Он ощутил себя живым и страдающим от скомящей боли в спине. Некоторое время он лежал с закрытыми глазами, прислушиваясь к дробливому топоту и крикам людей, к визгу собак и прочему шуму, словно вспоминая, что же стряслось. Через силу капитан дотянулся рукой до груди; лицо треснуло в улыбке − пакет был на месте. Это ублажило и ободрило его; Преображенский приоткрыл веки.

Во рту стойко держался привкус пепла. Под боком хлопотал Палыч, подкладывая под затылок своего господина свернутый кожан, укрывал с бережью офицерским плащом и серчал с близкими слезами:

− Сучковато вышло, барин… виноват, вашескородие-с, как есть кругом виноват! Ни кола ни двора − по миру пустил вас, Андрей Сергеич… Ох ты, мать честная, прощения мне, глуподурому, нетути… Вот ведь она, жисть! Вилючая какб! Хто б ведал, барин?.. Вы б о себе, батюшка, ну-с, хоть бы саму малость беспокойство устраивали… Бацнулись-то оземь как! Страсть одна, сгинуть могли!!! Сердце у меня едва не разбилось… Благо, обошлось. Слава Спасу нашему! А ужо вослучись тако, вот те крест, барин, удавился бы я, как пить дать.

Денщик монотонно охал и сетовал на судьбу; вокруг дроглыми тенями сновали люди, стреляли мушкетами лопающиеся бревна, мужики отборные матюки гнули так, что уши сворачивались, но для Андрея Сергеевича ничего не существовало.

Он тихо лежал и отрешенно смотрел на обугленные ветви, за которыми тянулись чернявые космы дыма. В голове была удивительная пустота, и жизнь вокруг тоже казалась пустой и никчемной. «Господи, ведь решительно ничего не было прежде, до сего дня», − Андрей устало закрыл глаза, болезненно остро ощущая тяжистый горячий воздух вечера, хрип дыхания, щекотливые струйки пота, сбегающие из-под мышек под спину, липкие, клейкие…

Он ощутил прильнувший к телу пакет, отбитый у огня; и подумалось ему, тепло подумалось, что не пакет это вовсе грел его грудь, а горячая и мягкая рука самого Государя, который склонился над ним, светло улыбаясь, и как бы молвил: «…А я и не сомневался в вас, Андрей Сергеевич.

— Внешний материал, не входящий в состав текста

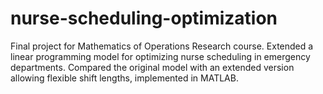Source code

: # nurse-scheduling-optimization
Final project for Mathematics of Operations Research course. Extended a linear programming model for optimizing nurse scheduling in emergency departments. Compared the original model with an extended version allowing flexible shift lengths, implemented in MATLAB.
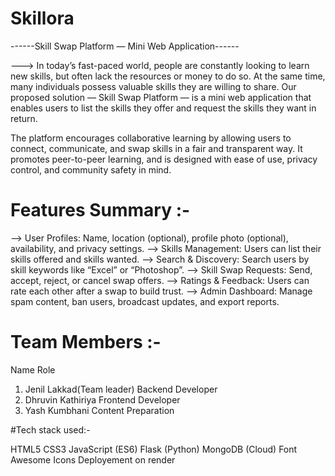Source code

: # Skillora

------Skill Swap Platform — Mini Web Application------

---> In today’s fast-paced world, people are constantly looking to learn new skills, but often lack the resources or money to do so. At the same time, many individuals possess valuable skills they are willing to share. Our proposed solution — Skill Swap Platform — is a mini web application that enables users to list the skills they offer and request the skills they want in return.

The platform encourages collaborative learning by allowing users to connect, communicate, and swap skills in a fair and transparent way. It promotes peer-to-peer learning, and is designed with ease of use, privacy control, and community safety in mind.



# Features Summary :-

--> User Profiles: Name, location (optional), profile photo (optional), availability, and privacy settings.
--> Skills Management: Users can list their skills offered and skills wanted.
--> Search & Discovery: Search users by skill keywords like “Excel” or “Photoshop”.
--> Skill Swap Requests: Send, accept, reject, or cancel swap offers.
--> Ratings & Feedback: Users can rate each other after a swap to build trust.
--> Admin Dashboard: Manage spam content, ban users, broadcast updates, and export reports.



#  Team Members :-

   Name                       Role
1.  Jenil Lakkad(Team leader)    Backend Developer
2.  Dhruvin Kathiriya            Frontend Developer
3.  Yash Kumbhani                Content Preparation

#Tech stack used:-

HTML5
CSS3
JavaScript (ES6)
Flask (Python)
MongoDB (Cloud)
Font Awesome Icons
Deployement on render

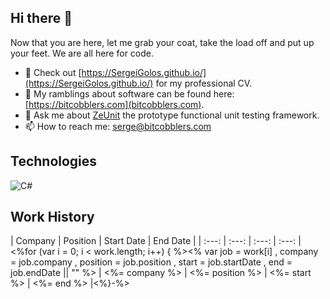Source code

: ## Hi there 👋

Now that you are here, let me grab your coat, take the load off and put up your feet.  We are all here for code.

- 🔭 Check out [https://SergeiGolos.github.io/](https://SergeiGolos.github.io/) for my professional CV.
- 🤔 My ramblings about software can be found here: [https://bitcobblers.com](bitcobblers.com).
- 💬 Ask me about [ZeUnit](https://github.com/bitcobblers/ZeUnit) the prototype functional unit testing framework.
- 📫 How to reach me: [serge@bitcobblers.com](mailto:serge@bitcobblers.com)

## Technologies

![C#](https://img.shields.io/badge/c%23-%23239120.svg?style=for-the-badge&logo=csharp&logoColor=white)


## Work History
| Company | Position | Start Date | End Date |
| :---:   | :---: | :---: | :---: |<%for (var i = 0; i < work.length; i++) {    %><%
  var job = work[i]
      , company = job.company
      , position = job.position
      , start = job.startDate
      , end = job.endDate || ""
    %>
| <%= company %> | <%= position %> | <%= start %> | <%= end %> |<%}-%>
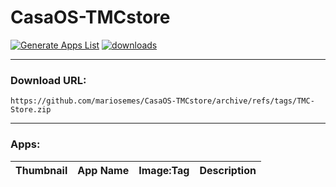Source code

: # CasaOS-TMCstore
[![Generate Apps List](https://github.com/mariosemes/CasaOS-TMCstore/actions/workflows/main.yml/badge.svg)](https://github.com/mariosemes/CasaOS-TMCstore/actions/workflows/main.yml) [![downloads](https://img.shields.io/github/downloads/mariosemes/CasaOS-TMCstore/total)](https://img.shields.io/github/downloads/mariosemes/CasaOS-TMCstore/total)

---

### Download URL:

    https://github.com/mariosemes/CasaOS-TMCstore/archive/refs/tags/TMC-Store.zip
 
---

### Apps:

| Thumbnail | App Name | Image:Tag | Description |
| --- | --- | --- | --- |

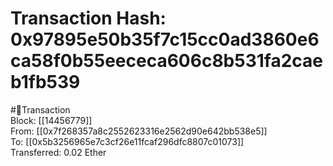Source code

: 
Transaction Hash: 0x97895e50b35f7c15cc0ad3860e6ca58f0b55eececa606c8b531fa2caeb1fb539
====================================================================================
  
#💸Transaction  
Block: [[14456779]]  
From: [[0x7f268357a8c2552623316e2562d90e642bb538e5]]  
To: [[0x5b3256965e7c3cf26e11fcaf296dfc8807c01073]]  
Transferred: 0.02 Ether
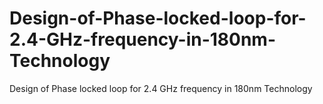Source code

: # Design-of-Phase-locked-loop-for-2.4-GHz-frequency-in-180nm-Technology
Design of Phase locked loop for 2.4 GHz frequency in 180nm Technology
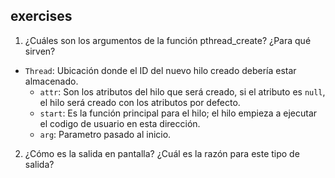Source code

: ## exercises
1. ¿Cuáles son los argumentos de la función pthread_create? ¿Para qué sirven?
- `Thread`: Ubicación donde el ID del nuevo hilo creado debería estar almacenado.
  - `attr`: Son los atributos del hilo que será creado, si el atributo es `null`, el hilo será creado con los atributos por defecto.
  - `start`: Es la función principal para el hilo; el hilo empieza a ejecutar el codigo de usuario en esta dirección.
  - `arg`: Parametro pasado al inicio.


2. ¿Cómo es la salida en pantalla? ¿Cuál es la razón para este tipo de salida?
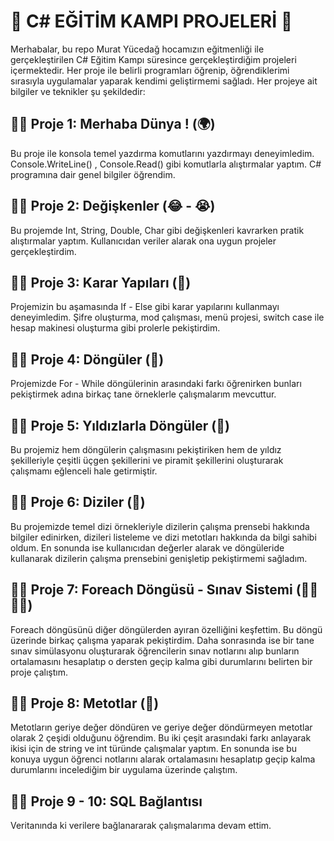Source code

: # 🚀 C# EĞİTİM KAMPI PROJELERİ 🤩

Merhabalar, bu repo Murat Yücedağ hocamızın eğitmenliği ile gerçekleştirilen C# Eğitim Kampı süresince gerçekleştirdiğim projeleri içermektedir. Her proje ile belirli programları öğrenip, öğrendiklerimi sırasıyla uygulamalar yaparak kendimi geliştirmemi sağladı. Her projeye ait bilgiler ve teknikler şu şekildedir:

## 📍📍  Proje 1: Merhaba Dünya ! (🌍)
Bu proje ile konsola temel yazdırma komutlarını yazdırmayı deneyimledim. Console.WriteLine() , Console.Read() gibi komutlarla alıştırmalar yaptım. C# programına dair genel bilgiler öğrendim.

## 📍📍  Proje 2: Değişkenler (😂 - 😭)
Bu projemde Int, String, Double, Char gibi değişkenleri kavrarken pratik alıştırmalar yaptım. Kullanıcıdan veriler alarak ona uygun projeler gerçekleştirdim.

## 📍📍  Proje 3:  Karar Yapıları (🧐)
Projemizin bu aşamasında If - Else gibi karar yapılarını kullanmayı deneyimledim. Şifre oluşturma, mod çalışması, menü projesi, switch case ile hesap makinesi oluşturma gibi prolerle pekiştirdim.

## 📍📍  Proje 4: Döngüler (🔄)
Projemizde For - While döngülerinin arasındaki farkı öğrenirken bunları pekiştirmek adına birkaç tane örneklerle çalışmalarım mevcuttur.

## 📍📍  Proje 5: Yıldızlarla Döngüler (🌟)
Bu projemiz hem döngülerin çalışmasını pekiştiriken hem de yıldız şekilleriyle çeşitli üçgen şekillerini ve piramit şekillerini oluşturarak çalışmamı eğlenceli hale getirmiştir.

## 📍📍  Proje 6: Diziler (🧩)
Bu projemizde temel dizi örnekleriyle dizilerin çalışma prensebi hakkında bilgiler edinirken, dizileri listeleme ve dizi metotları hakkında da bilgi sahibi oldum. En sonunda ise kullanıcıdan değerler alarak ve döngüleride kullanarak dizilerin çalışma prensebini genişletip pekiştirmemi sağladım.

## 📍📍  Proje 7: Foreach Döngüsü - Sınav Sistemi (🫨😬😶‍🌫️)
Foreach döngüsünü diğer döngülerden ayıran özelliğini keşfettim. Bu döngü üzerinde birkaç çalışma yaparak pekiştirdim. Daha sonrasında ise bir tane sınav simülasyonu oluşturarak öğrencilerin sınav notlarını alıp bunların ortalamasını hesaplatıp o dersten geçip kalma gibi durumlarını belirten bir proje çalıştım.

## 📍📍  Proje 8: Metotlar (💫)
Metotların geriye değer döndüren ve geriye değer döndürmeyen metotlar olarak 2 çeşidi olduğunu öğrendim. Bu iki çeşit arasındaki farkı anlayarak ikisi için de string ve int türünde çalışmalar yaptım. En sonunda ise bu konuya uygun öğrenci notlarını alarak ortalamasını hesaplatıp geçip kalma durumlarını incelediğim bir uygulama üzerinde çalıştım.

## 📍📍  Proje 9 - 10: SQL Bağlantısı
Veritanında ki verilere bağlanararak çalışmalarıma devam ettim.
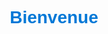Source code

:<title>Recherche d'appartements</title>
  <style>
    body {font-family:Arial; text-align: center; #background-color: #f5f5f5; }
    h1 { color: #0078D7; }
  </style>
</head>
<body>
  <h1> Bienvenue </h1>

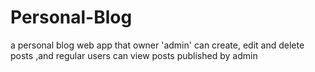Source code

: # Personal-Blog
a personal blog web app that owner 'admin' can create, edit and delete posts ,and regular users can view posts published by admin 
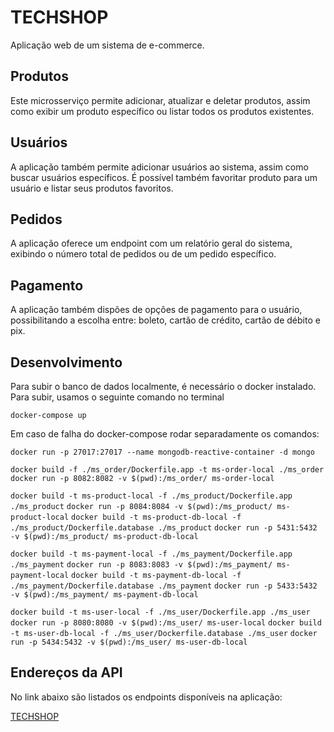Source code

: # TECHSHOP
Aplicação web de um sistema de e-commerce.

## Produtos
Este microsserviço permite adicionar, atualizar e deletar produtos, assim como exibir um produto específico ou listar todos os produtos existentes. 

## Usuários
A aplicação também permite adicionar usuários ao sistema, assim como buscar usuários específicos. É possível também favoritar produto para um usuário e listar seus produtos favoritos.

## Pedidos
A aplicação oferece um endpoint com um relatório geral do sistema, exibindo o número total de pedidos ou de um pedido específico.

## Pagamento
A aplicação também dispões de opções de pagamento para o usuário, possibilitando a escolha entre: boleto, cartão de crédito, cartão de débito e pix.

## Desenvolvimento
Para subir o banco de dados localmente, é necessário o docker instalado. Para subir, usamos o seguinte comando no terminal

`docker-compose up`

Em caso de falha do docker-compose rodar separadamente os comandos:

`docker run -p 27017:27017 --name mongodb-reactive-container -d mongo`

`docker build -f ./ms_order/Dockerfile.app -t ms-order-local ./ms_order`
`docker run -p 8082:8082 -v $(pwd):/ms_order/ ms-order-local`

`docker build -t ms-product-local -f ./ms_product/Dockerfile.app ./ms_product`
`docker run -p 8084:8084 -v $(pwd):/ms_product/ ms-product-local`
`docker build -t ms-product-db-local -f ./ms_product/Dockerfile.database ./ms_product`
`docker run -p 5431:5432 -v $(pwd):/ms_product/ ms-product-db-local`

`docker build -t ms-payment-local -f ./ms_payment/Dockerfile.app ./ms_payment`
`docker run -p 8083:8083 -v $(pwd):/ms_payment/ ms-payment-local`
`docker build -t ms-payment-db-local -f ./ms_payment/Dockerfile.database ./ms_payment`
`docker run -p 5433:5432 -v $(pwd):/ms_payment/ ms-payment-db-local`

`docker build -t ms-user-local -f ./ms_user/Dockerfile.app ./ms_user`
`docker run -p 8080:8080 -v $(pwd):/ms_user/ ms-user-local`
`docker build -t ms-user-db-local -f ./ms_user/Dockerfile.database ./ms_user`
`docker run -p 5434:5432 -v $(pwd):/ms_user/ ms-user-db-local`


## Endereços da API
No link abaixo são listados os endpoints disponíveis na aplicação:

[TECHSHOP](https://documenter.getpostman.com/view/15692045/2sA35BcQ2b)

Молодцом − не опозорили фамилию батюшки своего. Благодарю за службу». И от мысли такой нечто большое и сладостное растекалось по телу, наполняя спокойствием и благодатью. Остальное же ему виделось мышиной возней, не заслуживающей никакого внимания. Чувство достойно выполненного долга покрывало все.

− А-а, вот ты где, антихрист проклятуш-ший! Разлегся?! Транди тя в корпетку! − неожиданно взорвался сбоку от него визгливый, скрипучий голос. Он резанул по нервам, будто пила по зубам.

Преображенский покренил голову. В сажени от телеги, опершись на клюку, стояла жилистая старуха. Ее узкие, как две пиявки, губы беззвучно шевелились. Сгорбленная старостью, она была ряжена в плешь истертую черную плюшевую двубортку, которая делала ее еще безобразнее.

− Эх ты, заворуй бясстыжий! Сглазу на тя нетути! По миру людей божьих пустил, ирод ты окаянный. В очи-то глядеть как будешь?

− Не гнуси, ведьма! − огрызнулся Андрей Сергеевич. На его зардевшихся щеках скакнули желваки. − Опомнись, старая! Кого ж это я по миру пустил?